The mission was impressed by the positive contribution of ISAF to security in Kabul and the role of the United Kingdom PRT in Mazar-I-Sharif. He said initiatives to accelerate security sector reform and the development of the national police, which had received additional assistance from the United States, were of particular importance in providing the environment for further political progress. In that context, the Minister of the Interior highlighted the importance of providing regular funding to the Law and Order Trust Fund (LOFTA), to provide salaries of police officers.
With the appointment of 22 new senior level officials, the first step in the reform of the Ministry of Defence had been taken. That progress allowed the pilot phase of the disarmament, demobilization and reintegration process (DDR) to commence in Kunduz. The mission invited the Afghan Transitional Administration to complete the reform process and extend it to other key institutions, starting with the Ministry of the Interior and intelligence services.

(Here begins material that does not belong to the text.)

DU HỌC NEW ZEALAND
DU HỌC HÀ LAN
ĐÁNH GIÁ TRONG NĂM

To date, he said, the benchmarks of the Bonn peace process had been attained broadly on schedule. However, for the critical constitutional Loya Jirga and elections, the conditions were not yet in place, awaiting reconciliation, developed political parties, reformed institutions, the diminution of the power of factional leaders, security and funding. A time gap before parliamentary elections were conducted had, therefore, been welcomed, though the mission underscored the need to hold such elections as soon as possible after presidential elections.

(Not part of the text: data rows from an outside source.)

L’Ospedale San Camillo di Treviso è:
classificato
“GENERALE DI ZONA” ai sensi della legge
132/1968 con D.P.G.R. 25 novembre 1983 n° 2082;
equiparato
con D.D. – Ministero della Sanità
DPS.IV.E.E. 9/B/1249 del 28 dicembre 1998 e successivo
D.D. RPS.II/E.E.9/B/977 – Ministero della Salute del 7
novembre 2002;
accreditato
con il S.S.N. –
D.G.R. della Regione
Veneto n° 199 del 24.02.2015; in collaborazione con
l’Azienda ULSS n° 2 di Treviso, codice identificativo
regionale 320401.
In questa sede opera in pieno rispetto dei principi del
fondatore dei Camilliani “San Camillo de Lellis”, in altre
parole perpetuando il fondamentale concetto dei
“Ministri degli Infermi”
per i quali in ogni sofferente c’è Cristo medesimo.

The mission, he said, also met with representatives of civil society and the Afghan Human Rights Commission, who described pervasive abuse of a broad range of basic human rights. Non-governmental organization and civil society leaders called for the establishment of a mechanism for transitional justice and the deployment of human rights monitors, saying it was unacceptable that perpetrators of grave human rights violations continued to hold high public office. Senior Afghan Transitional Administration officials suggested, however, that the country was at present too weak to face “the challenges of the past”.

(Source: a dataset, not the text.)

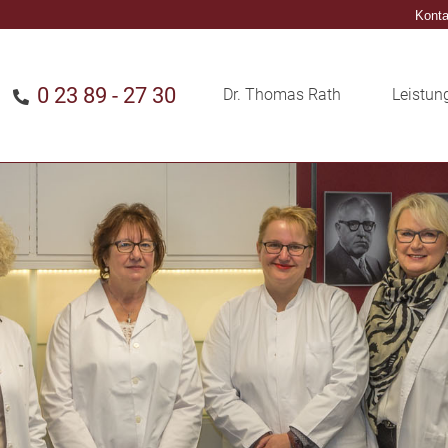
Konta
0 23 89 - 27 30
Dr. Thomas Rath
Leistun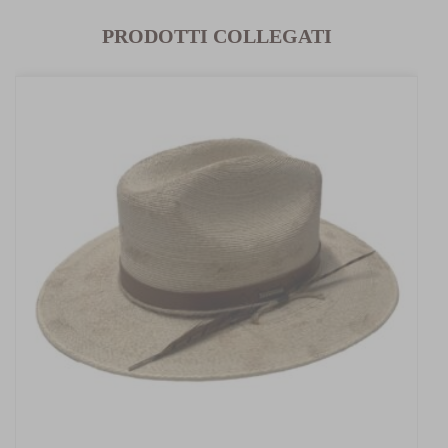
PRODOTTI COLLEGATI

In discussions with the Minister of Women’s Affairs and civil society, the mission, he said, learned that the rights of women, particularly their active participation in social, political and economic spheres, continued to be seriously hampered by culture and the lack of security.
Summing up the mission’s recommendations, he said that all factional forces must be withdrawn from Kabul as a matter of urgency. In addition, more money should be committed to the LOTFA and institutional reform should be extended. He also supported a follow-up conference to the Bonn process early next year, and the initiation of a process of national reconciliation. It should ensure broad and universal participation in the peace process, in particular, with regard to the role of women. Finally, he thanked the Afghan Transitional Administration and the United Nations Assistance Mission in Afghanistan (UNAMA) for their hospitality.
The meeting, which started at 10:17 a.m., was adjourned at 10:50 a.m.
* *** *
* The 4854th Meeting of 7 November was closed.